Essere bisessuali non significa essere promiscui. Le persone bisessuali costruiscono una relazione affettiva con un* partner a prescindere dal genere, ma non a prescindere dalla qualità del rapporto, che si struttura secondo il proprio credo e la propria etica. Le persone bisessuali sono monogame o non, hanno relazioni durature o non, tradiscono, si separano come chiunque altro.

Non di rado la bisessualità viene considerata “una fase” esistenziale o di crescita, un momento di transizione che porta poi al riconoscimento di appartenenza al mondo eterosessuale (pensiamo al fenomeno delle LUG, ovvero lesbian until graduation, dei college americani) o compiutamente lesbico/gay, e questo spesso implica da parte della stessa comunità omosessuale una sorta di disapprovazione e marginalizzazione dei soggetti bisessuali in quanto “non appartenenti ad una sponda”.

Per alcune persone omosessuali, i bisessuali sono etero o gay che hanno fatto una scelta di comodo: per non esporsi, per non decidere, per mantenere aperte tutte le “possibilità”. Questo potrebbe derivare dalla convinzione che l’orientamento sessuale si possa esplicitare nei confronti di un solo genere (il cosiddetto monosexism) e, talvolta, può sfociare in veri e propri casi di bifobia.

Nel corso della storia poi sono stati molti i casi di “bisessualità per costrizione” dovuti alla necessità, assolutamente comune fino poco tempo fa (e oggi in molti paesi del mondo ancora attuale) di costituire una famiglia “tradizionale” pur essendo gay.
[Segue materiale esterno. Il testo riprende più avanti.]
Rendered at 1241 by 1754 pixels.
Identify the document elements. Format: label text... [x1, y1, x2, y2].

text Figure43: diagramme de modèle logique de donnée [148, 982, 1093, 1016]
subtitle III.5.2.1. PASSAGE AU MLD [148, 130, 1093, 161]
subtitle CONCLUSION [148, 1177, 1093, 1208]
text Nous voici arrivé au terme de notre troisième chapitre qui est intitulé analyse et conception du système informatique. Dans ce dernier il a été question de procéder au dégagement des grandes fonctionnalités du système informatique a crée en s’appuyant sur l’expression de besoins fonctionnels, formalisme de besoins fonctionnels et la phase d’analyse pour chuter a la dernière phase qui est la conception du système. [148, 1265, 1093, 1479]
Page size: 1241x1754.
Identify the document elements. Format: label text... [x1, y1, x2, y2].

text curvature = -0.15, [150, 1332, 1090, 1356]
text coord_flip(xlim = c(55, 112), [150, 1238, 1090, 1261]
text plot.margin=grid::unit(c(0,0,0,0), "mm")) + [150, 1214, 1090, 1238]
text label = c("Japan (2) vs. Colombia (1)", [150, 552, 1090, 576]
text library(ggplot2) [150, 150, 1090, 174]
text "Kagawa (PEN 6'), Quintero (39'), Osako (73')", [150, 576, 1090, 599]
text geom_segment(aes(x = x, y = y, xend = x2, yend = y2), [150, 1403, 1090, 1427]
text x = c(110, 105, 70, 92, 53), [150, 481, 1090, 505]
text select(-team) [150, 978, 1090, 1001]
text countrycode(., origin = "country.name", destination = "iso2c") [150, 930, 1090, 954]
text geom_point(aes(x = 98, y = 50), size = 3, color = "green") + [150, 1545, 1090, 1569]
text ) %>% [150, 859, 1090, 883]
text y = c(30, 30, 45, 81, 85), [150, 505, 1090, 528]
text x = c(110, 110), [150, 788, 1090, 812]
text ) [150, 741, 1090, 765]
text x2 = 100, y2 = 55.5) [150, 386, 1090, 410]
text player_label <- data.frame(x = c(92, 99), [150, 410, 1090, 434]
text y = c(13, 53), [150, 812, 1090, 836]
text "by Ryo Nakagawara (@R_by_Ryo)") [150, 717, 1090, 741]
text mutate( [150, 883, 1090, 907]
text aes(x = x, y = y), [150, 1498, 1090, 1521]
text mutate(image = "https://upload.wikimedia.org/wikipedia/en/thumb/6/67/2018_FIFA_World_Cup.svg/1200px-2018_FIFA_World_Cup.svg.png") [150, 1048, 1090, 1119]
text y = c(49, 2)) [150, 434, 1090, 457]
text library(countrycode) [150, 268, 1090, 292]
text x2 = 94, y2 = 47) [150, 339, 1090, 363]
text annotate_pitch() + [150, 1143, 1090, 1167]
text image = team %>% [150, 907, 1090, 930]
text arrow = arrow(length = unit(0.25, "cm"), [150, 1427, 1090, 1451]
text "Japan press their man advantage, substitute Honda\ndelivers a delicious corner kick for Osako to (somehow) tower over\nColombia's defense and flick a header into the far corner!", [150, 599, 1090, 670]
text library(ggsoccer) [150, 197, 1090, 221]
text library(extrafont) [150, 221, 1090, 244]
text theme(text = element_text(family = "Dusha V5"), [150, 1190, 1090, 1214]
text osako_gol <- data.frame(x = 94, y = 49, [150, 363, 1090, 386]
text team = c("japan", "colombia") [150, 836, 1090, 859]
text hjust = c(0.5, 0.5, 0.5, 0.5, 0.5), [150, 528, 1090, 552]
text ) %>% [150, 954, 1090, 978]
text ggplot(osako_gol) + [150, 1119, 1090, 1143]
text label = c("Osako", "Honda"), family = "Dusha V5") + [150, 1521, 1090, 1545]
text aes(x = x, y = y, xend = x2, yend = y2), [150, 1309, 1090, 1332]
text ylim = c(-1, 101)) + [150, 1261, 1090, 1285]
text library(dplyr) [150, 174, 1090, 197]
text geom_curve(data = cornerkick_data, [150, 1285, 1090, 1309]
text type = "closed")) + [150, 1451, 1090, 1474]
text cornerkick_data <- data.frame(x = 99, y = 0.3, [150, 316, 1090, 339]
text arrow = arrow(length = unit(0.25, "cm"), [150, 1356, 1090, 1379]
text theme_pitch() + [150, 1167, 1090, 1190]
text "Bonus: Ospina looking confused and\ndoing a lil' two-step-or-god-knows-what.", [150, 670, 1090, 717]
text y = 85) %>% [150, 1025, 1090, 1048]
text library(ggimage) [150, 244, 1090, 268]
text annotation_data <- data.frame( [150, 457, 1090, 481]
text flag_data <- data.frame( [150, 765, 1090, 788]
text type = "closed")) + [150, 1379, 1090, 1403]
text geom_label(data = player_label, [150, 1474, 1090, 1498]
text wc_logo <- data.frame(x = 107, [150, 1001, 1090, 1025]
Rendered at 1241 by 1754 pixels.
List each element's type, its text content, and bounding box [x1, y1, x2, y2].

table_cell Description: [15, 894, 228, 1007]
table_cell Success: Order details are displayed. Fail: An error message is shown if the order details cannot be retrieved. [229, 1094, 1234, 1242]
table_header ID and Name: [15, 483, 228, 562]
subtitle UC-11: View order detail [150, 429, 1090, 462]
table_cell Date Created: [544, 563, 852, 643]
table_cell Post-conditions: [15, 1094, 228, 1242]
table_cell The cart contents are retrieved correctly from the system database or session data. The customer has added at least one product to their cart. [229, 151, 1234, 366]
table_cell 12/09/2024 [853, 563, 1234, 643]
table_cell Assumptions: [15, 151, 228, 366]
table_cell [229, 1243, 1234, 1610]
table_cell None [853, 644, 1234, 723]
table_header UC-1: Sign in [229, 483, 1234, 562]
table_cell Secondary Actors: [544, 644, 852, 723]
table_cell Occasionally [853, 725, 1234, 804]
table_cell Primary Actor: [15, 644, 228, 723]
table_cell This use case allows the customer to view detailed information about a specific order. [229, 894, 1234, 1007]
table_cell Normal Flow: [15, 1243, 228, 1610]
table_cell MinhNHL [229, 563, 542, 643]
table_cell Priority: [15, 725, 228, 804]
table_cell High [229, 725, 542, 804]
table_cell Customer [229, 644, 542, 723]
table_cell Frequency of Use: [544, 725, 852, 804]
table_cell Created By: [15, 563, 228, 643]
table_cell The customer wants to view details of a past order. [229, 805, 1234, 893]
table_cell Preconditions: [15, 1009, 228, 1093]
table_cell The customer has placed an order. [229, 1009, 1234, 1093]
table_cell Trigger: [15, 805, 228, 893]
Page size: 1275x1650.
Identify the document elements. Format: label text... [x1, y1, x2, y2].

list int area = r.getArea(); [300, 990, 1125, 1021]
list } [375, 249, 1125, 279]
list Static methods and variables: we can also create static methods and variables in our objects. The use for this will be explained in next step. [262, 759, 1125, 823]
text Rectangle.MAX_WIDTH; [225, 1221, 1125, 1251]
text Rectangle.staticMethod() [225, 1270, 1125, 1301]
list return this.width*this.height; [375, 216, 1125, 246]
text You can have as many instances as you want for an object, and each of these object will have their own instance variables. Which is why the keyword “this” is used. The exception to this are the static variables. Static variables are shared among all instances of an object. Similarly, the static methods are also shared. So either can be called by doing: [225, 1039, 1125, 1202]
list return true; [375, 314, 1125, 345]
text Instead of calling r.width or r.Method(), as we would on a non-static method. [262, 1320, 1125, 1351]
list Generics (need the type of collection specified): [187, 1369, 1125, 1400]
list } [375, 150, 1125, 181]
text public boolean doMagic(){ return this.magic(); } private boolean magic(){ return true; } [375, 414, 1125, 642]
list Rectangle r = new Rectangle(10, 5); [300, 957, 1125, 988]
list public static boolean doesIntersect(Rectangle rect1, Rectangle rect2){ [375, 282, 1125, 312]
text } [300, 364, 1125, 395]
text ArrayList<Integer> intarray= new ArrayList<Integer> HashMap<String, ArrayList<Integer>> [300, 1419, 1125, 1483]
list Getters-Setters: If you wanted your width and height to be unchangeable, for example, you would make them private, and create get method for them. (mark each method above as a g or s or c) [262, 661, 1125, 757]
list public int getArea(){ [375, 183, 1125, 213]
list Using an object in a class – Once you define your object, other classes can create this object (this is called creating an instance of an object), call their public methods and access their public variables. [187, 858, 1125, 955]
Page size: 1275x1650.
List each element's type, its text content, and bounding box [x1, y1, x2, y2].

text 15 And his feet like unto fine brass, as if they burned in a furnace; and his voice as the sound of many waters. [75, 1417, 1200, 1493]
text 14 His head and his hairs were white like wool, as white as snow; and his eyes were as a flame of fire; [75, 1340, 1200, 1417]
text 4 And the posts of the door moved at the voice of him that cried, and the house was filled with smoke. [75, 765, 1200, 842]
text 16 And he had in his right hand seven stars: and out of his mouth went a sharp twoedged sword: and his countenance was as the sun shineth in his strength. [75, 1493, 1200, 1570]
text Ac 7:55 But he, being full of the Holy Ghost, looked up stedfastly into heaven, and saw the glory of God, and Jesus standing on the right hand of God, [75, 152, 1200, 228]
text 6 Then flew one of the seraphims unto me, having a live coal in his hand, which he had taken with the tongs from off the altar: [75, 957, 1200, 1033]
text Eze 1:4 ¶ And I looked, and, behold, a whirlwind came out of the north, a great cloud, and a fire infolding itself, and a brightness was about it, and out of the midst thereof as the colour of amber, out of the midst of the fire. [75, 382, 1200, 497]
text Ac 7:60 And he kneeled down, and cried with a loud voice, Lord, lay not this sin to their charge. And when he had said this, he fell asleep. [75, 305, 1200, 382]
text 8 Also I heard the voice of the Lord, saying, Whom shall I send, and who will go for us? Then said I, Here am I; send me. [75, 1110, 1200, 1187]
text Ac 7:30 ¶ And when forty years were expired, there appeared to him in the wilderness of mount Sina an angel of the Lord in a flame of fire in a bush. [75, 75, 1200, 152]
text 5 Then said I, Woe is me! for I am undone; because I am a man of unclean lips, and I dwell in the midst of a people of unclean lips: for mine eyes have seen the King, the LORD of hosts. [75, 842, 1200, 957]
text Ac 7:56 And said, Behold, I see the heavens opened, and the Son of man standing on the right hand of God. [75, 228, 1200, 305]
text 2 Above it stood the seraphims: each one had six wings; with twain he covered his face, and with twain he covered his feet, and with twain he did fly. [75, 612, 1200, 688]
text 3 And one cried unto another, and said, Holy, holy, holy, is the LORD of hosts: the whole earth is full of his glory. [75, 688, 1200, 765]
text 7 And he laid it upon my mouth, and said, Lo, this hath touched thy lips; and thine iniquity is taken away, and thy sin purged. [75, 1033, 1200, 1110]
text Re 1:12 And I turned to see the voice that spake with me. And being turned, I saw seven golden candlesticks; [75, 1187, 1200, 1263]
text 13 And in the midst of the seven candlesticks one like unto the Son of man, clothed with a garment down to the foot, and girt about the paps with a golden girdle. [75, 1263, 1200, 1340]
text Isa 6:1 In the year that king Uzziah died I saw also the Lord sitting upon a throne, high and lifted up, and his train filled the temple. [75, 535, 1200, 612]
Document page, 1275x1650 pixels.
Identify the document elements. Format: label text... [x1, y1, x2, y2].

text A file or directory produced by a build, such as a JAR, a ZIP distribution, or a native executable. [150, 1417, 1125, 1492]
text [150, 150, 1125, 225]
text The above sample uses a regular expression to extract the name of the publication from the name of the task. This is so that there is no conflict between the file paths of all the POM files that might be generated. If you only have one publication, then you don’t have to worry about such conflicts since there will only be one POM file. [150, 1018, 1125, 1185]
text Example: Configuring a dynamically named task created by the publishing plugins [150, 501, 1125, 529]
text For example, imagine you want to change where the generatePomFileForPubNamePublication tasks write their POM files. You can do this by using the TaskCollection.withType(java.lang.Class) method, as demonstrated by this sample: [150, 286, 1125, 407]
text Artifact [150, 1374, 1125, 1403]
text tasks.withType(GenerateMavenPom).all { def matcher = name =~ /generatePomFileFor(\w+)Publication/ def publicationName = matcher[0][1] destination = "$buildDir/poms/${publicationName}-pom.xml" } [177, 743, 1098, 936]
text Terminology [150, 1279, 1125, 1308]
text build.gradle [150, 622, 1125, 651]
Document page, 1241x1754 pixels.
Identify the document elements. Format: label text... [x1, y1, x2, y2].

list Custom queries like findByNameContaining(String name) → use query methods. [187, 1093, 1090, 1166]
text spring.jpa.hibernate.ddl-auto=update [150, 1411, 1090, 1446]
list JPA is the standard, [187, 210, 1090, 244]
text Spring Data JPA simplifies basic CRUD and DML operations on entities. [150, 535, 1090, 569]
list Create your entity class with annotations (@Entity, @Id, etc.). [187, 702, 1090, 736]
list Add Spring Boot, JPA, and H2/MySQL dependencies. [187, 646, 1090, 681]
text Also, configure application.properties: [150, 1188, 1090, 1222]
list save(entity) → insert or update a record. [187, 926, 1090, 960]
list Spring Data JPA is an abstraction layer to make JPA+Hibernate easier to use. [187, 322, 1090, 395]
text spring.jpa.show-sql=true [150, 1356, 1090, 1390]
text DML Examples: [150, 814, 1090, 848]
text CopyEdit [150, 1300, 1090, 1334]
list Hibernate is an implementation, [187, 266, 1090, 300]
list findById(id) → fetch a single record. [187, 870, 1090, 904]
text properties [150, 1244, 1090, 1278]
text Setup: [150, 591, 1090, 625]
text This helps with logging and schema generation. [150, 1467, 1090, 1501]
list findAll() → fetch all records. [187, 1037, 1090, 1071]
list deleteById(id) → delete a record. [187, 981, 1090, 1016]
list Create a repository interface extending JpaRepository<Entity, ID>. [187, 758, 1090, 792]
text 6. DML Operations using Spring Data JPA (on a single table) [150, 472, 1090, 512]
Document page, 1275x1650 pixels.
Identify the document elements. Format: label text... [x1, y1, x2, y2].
Anche questo fattore ha contribuito, nell’immaginario comune, a strutturare la bisessualità come qualcosa di transitorio, effimero e indefinito. Una “copertura” insomma per gay e lesbiche vincolati da rigide norme sociali.

Dati alla mano però, le persone che si considerano bisessuali sono in aumento e, pare, soprattutto tra le donne. Le ragioni di questa prevalenza possono essere molteplici, ma in parte sono forse legate al diverso stigma sociale che, nella percezione comune, la bisessualità femminile ha rispetto a quella maschile, e quindi a una minore difficoltà (parlando sempre in termini strettamente connessi alla percezione sociale e non al percorso individuale) nell’accettare questo orientamento da parte di una donna.

Illustrazione di Elena Della Rocca

La donna bisessuale infatti viene infatti guardata da una parte con maggiore indulgenza – complice forse un’idea di “sorellanza” che almeno nella fase adolescenziale implica, nel senso comune, anche forte contatto e vicinanza fisica con le compagne – dall’altra con (a tratti morbosa) curiosità, in particolare dal mondo maschile che ne fa spesso oggetto di un ricco immaginario pornografico.
Ripensandoci forse non si tratta poi di un grande vantaggio!

L’uomo bisessuale invece, a differenza di quanto avveniva ad esempio nella Grecia classica, viene visto con sospetto e viene spesso identificato come “pervertito” o, peggio, pederasta.

A queste già ampie difficoltà legate alla percezione sociale della bisessualità da parte della comunità eteronormata si aggiungono le già citate discriminazioni da parte di una componente delle comunità omosessuali, che ritengono la bisessualità un sotterfugio di comodo capace di nuocere profondamente al percorso di affermazione sociale dei gay e delle lesbiche.

Di bisessualità insomma si parla poco, poco si conosce e molto si suppone (spesso erroneamente).

Per questa ragione la comunità bisessuale è spesso messa in secondo piano sul fronte delle rivendicazioni per i diritti civili e poco riconosciuta a livello sociale. Pochi conoscono ad esempio la giornata del 23 settembre, data in cui si celebra l’orgoglio bisessuale, o sanno che il simbolo del movimento bisessuale è formato da due triangoli sovrapposti (blu e rosa) che unendosi formano il colore viola, o – ancora – che esiste una differenza profonda fra bisessualità e pansessualità (ovvero l’orientamento sessuale di chi, potenzialmente, può essere attratto da una persona indipendentemente dal suo sesso o identità di genere, anche nel caso in cui quest’ultima rientri in una concezione non binaria di maschio/femmina).

Mutevole e complessa, la bisessualità rimane per molte persone un mistero, uno spazio multipotenziale dai tratti oscuri che, se analizzato da vicino, rivelerebbe invece tutta l’ordinaria “banalità” tipica del mondo degli amori e degli affetti.